私たちは日常、「身にしみてわかった」といった表現をよく使います。
しかし松下氏のいう「身にしみる」とは、そんな生やさしいものではありません。
もっと切実で、もっと深い覚悟を伴うものです。
その例として挙げられているのが、大阪城築城の話です。
大阪城は、わずか一年半ほどで築かれたと伝えられています。
それを可能にした背景には、工事に携わった人々の命がけの真剣さがあったとされます。
失敗すれば首が飛ぶ、それほどの緊張感の中で働いていたのです。
松下氏は、その時代背景の是非を論じているのではありません。
人が命を懸けるほどの切迫感の中に身を置いたとき、初めて物事は「身にしみる」のだと説いているのです。
■中途半端な覚悟では、本物の仕事はできない
仕事において、「一生懸命やったつもり」という言葉ほど曖昧なものはありません。
本当に全力だったのか、本当に限界までやり抜いたのか、そこを自分に厳しく問い直さなければならない、と松下氏は教えています。
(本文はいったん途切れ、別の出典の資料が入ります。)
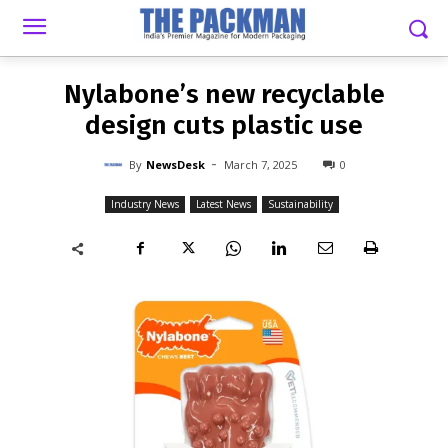
-
By
NEWSDESK
MARCH 7, 2025
0
Nylabone’s new recyclable
design cuts plastic use
-
By
NewsDesk
March 7, 2025
0
Industry News
Latest News
Sustainability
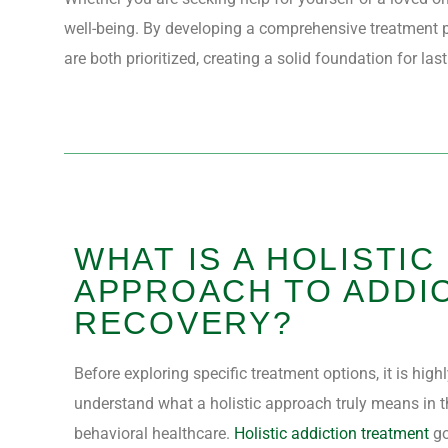
well-being. By developing a comprehensive treatment p
are both prioritized, creating a solid foundation for las
WHAT IS A HOLISTIC
APPROACH TO ADDI
RECOVERY?
Before exploring specific treatment options, it is high
understand what a holistic approach truly means in t
behavioral healthcare.
Holistic addiction treatment
go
大きな仕事であれ、小さな仕事であれ、誤りなく成し遂げるには、根底に「身にしみる思い」が必要です。
ただこなすのではなく、逃げ場のない覚悟で向き合う、その真剣さが、仕事の質を決定づけるのです。
■私自身、そこまでの覚悟があったか
振り返ってみると、私もこれまで仕事には懸命に取り組んできたつもりです。
しかし、「命を懸けていたか」と問われれば、正直、言葉に詰まります。
そこまでの覚悟を常に持っていたとは言えません。
ただ結果として、無我夢中で働き続けた末に大病を患い、命の危険に直面したことがあります。
もちろん、それは意図してそうしたわけではありません。
しかし振り返れば、自分の身体の限界も顧みず、一心不乱に仕事に向き合っていた時期でした。
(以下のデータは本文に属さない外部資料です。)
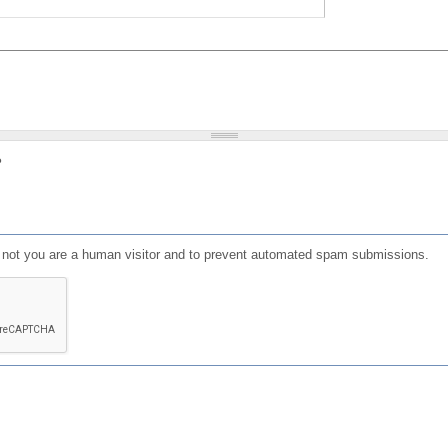
?
or not you are a human visitor and to prevent automated spam submissions.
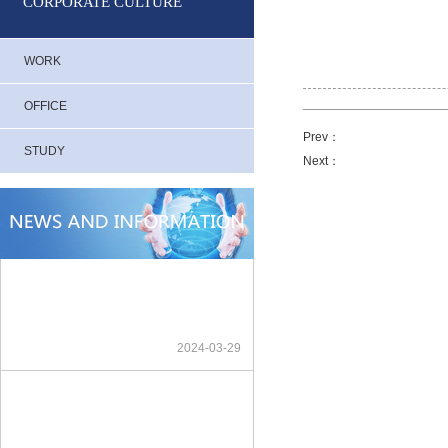
CORPORATE CULTURE
WORK
OFFICE
Prev：
STUDY
Next：
2024-03-29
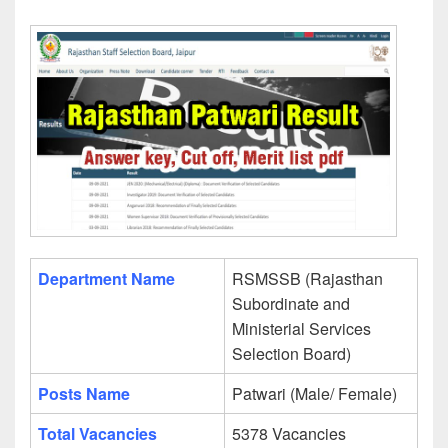
Department Name
RSMSSB (Rajasthan
Subordinate and
Ministerial Services
Selection Board)
Posts Name
Patwari (Male/ Female)
Total Vacancies
5378 Vacancies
ある意味で、それは松下氏のいう「身にしみる」経験に近かったのかもしれません。
■一皮むけるには、極限の真剣さがいる
もちろん、常に命を削るような働き方を勧めるわけではありません。
それでは長く続きません。
しかし、人が一段成長し、一皮むけるためには、ある時期、極限まで真剣に仕事と向き合う経験が必要なのだと思います。
「これができなければ終わりだ」、それほどの覚悟で仕事に臨んだ経験が、人を鍛え、本物の力を育てるのです。
■松下幸之助氏の厳しい問い
こんな逸話があります。
ある社員が「精いっぱい努力しましたが、できませんでした」と報告したとき、松下氏はこう問いかけたそうです。
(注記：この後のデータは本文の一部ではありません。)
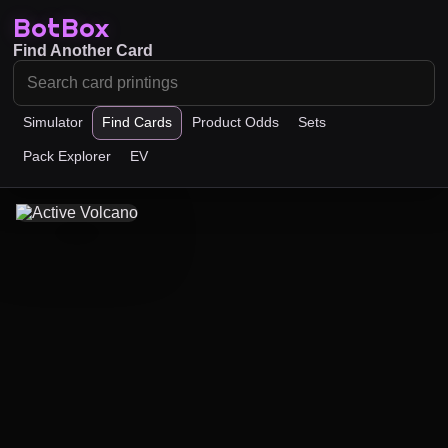
BotBox
Find Another Card
Simulator
Find Cards
Product Odds
Sets
Pack Explorer
EV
「君は血尿が出るほど努力したのかね」、厳しい言葉です。
しかし、その真意は明快です。
限界までやり抜いていないのに、「できない」と結論づけるな、ということです。
人はすぐに「これくらいで十分だ」と自分に線を引いてしまいます。
その甘さを断ち切れ、と松下氏は迫っているのです。
■仕事のプロに求められる覚悟
プロフェッショナルとは、知識や技術がある人のことではありません。
最後の最後まで逃げずに向き合える人のことです。
「ここまでやれば十分」ではなく、「まだできることはないか」と問い続ける人こそ、本物のプロです。
松下幸之助氏のいう「身にしみる」とは、その覚悟のことなのでしょう。
仕事に命を懸ける、そこまでの真剣さで向き合った経験が、人を大きく成長させる。
それこそが、自主独立の信念を支える土台なのです。